Classifier training.

To further improve the performance of vehicle detection, YCrCb color features and spatial features were extracted (cell four). The training data was split into random training and test sets using scikit learn's 'train_test_split' and then normalized to zero mean and equal variance.

A linear support vector machines classifier (SVM) was trained using these features(cell seven).

Sliding Window Search

The sliding window search is conducted in code cell 5. A window with a tunable scale moves across an image and each time the classifier runs. The scale parameter was tweaked iteratively, and 1.8 an overlap of 75% was found to make objects in the windows close to the scale of the training data and gives the most accurate classifcations on test images.

alt text

Inference pipeline and optimization

The inference pipeline involves first extracting features for the entire image using YCrCb 3-channel HOG features. The sliding window search is then performed on the HOG feature extracted image and The color and spatial features are also extracted in each window so that the SVM has the same preprocessing steps applied as the training phase. Each window is classified by the SVM as 'car' or 'not car'. Here is an example classification.

alt text

These bounding boxes are stored in memory. A heatmap was created of the last fifty:

alt text

scipy.ndimage.measurements.label() wasthen used to label the areas of highest heat alt text

Finally, a single box is drawn over each label alt text

Video Implementation

Here is a link to the video result

As was described in the pipeline, the positions of positive detections were stored for each frame of the video. The last fifty were used to create a heatmap and then apply a threshold to that map to identify vehicle positions.

Discussion

YCrCb was chosen because it contains a luminance channel in addition to chroma channels. Previous computer vision attempts with gradient thresholding have demonstrated that different lighting might be challenging for classifiers. This alone made a big difference in the performance of the detection.

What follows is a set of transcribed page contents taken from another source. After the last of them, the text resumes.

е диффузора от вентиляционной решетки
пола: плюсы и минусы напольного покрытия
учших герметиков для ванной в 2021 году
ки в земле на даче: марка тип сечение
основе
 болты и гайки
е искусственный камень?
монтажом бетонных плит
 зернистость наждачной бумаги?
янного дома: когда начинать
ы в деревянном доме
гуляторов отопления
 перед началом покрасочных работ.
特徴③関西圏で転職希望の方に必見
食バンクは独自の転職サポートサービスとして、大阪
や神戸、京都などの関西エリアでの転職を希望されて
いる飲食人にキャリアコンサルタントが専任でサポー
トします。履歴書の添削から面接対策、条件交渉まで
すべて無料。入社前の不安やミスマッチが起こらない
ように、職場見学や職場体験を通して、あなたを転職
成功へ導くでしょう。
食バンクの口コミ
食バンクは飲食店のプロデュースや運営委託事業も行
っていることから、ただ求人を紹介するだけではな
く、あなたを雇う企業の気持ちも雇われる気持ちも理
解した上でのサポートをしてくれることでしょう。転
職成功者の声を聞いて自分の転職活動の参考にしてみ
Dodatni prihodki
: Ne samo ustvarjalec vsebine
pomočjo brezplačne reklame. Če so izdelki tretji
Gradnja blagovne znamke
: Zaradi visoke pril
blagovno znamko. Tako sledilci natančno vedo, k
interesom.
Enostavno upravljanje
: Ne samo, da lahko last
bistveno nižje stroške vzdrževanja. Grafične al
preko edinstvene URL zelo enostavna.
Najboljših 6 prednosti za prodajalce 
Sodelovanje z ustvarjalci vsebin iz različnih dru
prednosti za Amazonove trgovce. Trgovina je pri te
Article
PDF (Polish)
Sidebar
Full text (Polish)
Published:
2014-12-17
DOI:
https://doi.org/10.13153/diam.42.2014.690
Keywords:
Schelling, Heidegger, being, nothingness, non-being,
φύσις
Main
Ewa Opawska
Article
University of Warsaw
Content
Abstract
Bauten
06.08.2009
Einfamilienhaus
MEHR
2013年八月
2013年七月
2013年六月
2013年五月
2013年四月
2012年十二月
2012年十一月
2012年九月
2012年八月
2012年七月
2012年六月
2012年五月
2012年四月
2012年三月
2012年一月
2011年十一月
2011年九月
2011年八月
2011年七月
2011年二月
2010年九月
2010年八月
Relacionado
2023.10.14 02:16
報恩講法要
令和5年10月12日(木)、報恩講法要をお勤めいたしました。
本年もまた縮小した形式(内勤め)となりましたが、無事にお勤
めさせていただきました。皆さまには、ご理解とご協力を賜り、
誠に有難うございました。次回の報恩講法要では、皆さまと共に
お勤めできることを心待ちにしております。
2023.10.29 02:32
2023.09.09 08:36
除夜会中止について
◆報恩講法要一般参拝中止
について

A weakness of the pipeline is that the inference stage is slower than desirable, limiting it's real world usability. This may be improved by extracting color and spatial features before performing the sliding window search. The pipeline relies on detected objects repeating in frames to reject false positives, so if a 'not car' object occurs in many consecuative frames it may be prone to false positives.

To make the pipeline more robust, more sophistocated machine learning algorithms or even deep learning may be used instead of SVM.